Babies who are born early (preterm) often suffer from long-lasting breathing problems known as bronchopulmonary dysplasia, which can lead to poor health in childhood and adulthood. Drugs that act on the body's self-defense system may help to lower the risk of long-lasting breathing problems. Pentoxifylline is one such drug. The main aim of this review was to find out whether pentoxifylline compared with placebo (an inactive drug) or no drug offers important advantages to babies born early. Only one study of moderate size and quality was identified in this review. This study did not show strong evidence that pentoxifylline offers important advantages to babies born early. We have therefore been unable to determine the effects of pentoxifylline in preventing long-lasting breathing problems in babies born early. Future high-quality studies are needed to answer this question.
There is insufficient evidence to determine the safety and efficacy of pentoxifylline for prevention of BPD in preterm neonates. We encourage researchers to conduct clinical trials to confirm or refute the role of pentoxifylline for prevention of BPD in preterm neonates. These trials should report on clinically important outcomes and, ideally, on long-term neurodevelopmental outcome.
Bronchopulmonary dysplasia (BPD) is a common complication in preterm infants. BPD is associated with poor long-term respiratory and neurodevelopmental outcome and increased mortality. The prophylactic use of agents that modulate inflammation such as pentoxifylline, a synthetic methylxanthine and phosphodiesterase inhibitor, may reduce the incidence of BPD.
The primary objective of this review was to determine the effect of pentoxifylline on the incidence of BPD, death prior to 36 weeks postmenstrual age (PMA), and BPD or death prior to 36 weeks PMA in preterm neonates.
We searched the Cochrane Neonatal Review Group Specialized Register, CENTRAL (The Cochrane Library Issue 9, 2012), EMBASE (January 1974 to September 2012), PubMed (January 1966 to September 2012), and CINAHL (January 1982 to September 2012) in September 2012. We checked references and cross-references from identified studies. We handsearched abstracts from the proceedings of the Pediatric Academic Societies Meetings (from January 1990 to September 2012). We placed no restrictions on language.
Randomised or quasi-randomised clinical trials of systemic or nebulised pentoxifylline in preterm neonates less than 32 weeks gestational age or less than 1500 g birth weight, reporting on at least one outcome of interest, were eligible for inclusion in the review.
We used the standard methods of the Cochrane Neonatal Review Group and The Cochrane Collaboration. Two review authors (SMS and SK) independently searched the literature as described above and selected studies. Any disagreements were resolved by discussion involving all review authors.
We identified one randomised clinical trial eligible for inclusion in this review. This study compared the use of nebulised pentoxifylline versus placebo for prevention of BPD in 100 preterm infants and was at high risk of bias due to lack of blinding of intervention and outcome assessors, and incomplete outcome data.

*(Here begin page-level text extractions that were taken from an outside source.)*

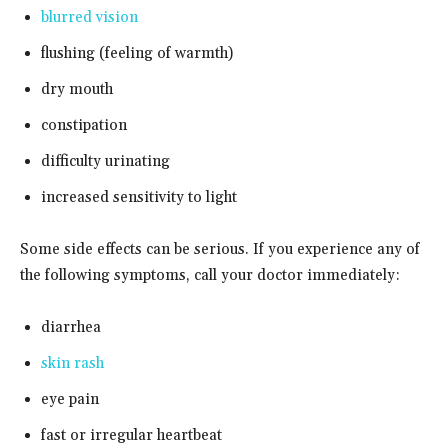
blurred vision
flushing (feeling of warmth)
dry mouth
constipation
difficulty urinating
increased sensitivity to light
Some side effects can be serious. If you experience any of
the following symptoms, call your doctor immediately:
diarrhea
skin rash
eye pain
fast or irregular heartbeat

There was no statistically significant effect of nebulised pentoxifylline versus placebo on individual outcomes of BPD at 36 weeks PMA or on death prior to 36 weeks PMA. There was no significant effect of nebulised pentoxifylline on intraventricular haemorrhage, periventricular leukomalacia, sepsis, or patent ductus arteriosus (PDA) requiring ligation. The study did not report any of the other secondary outcomes considered for this review. Reporting of adverse events was very limited and did not allow for reliable judgement on the incidence of such events. No long-term outcomes were reported.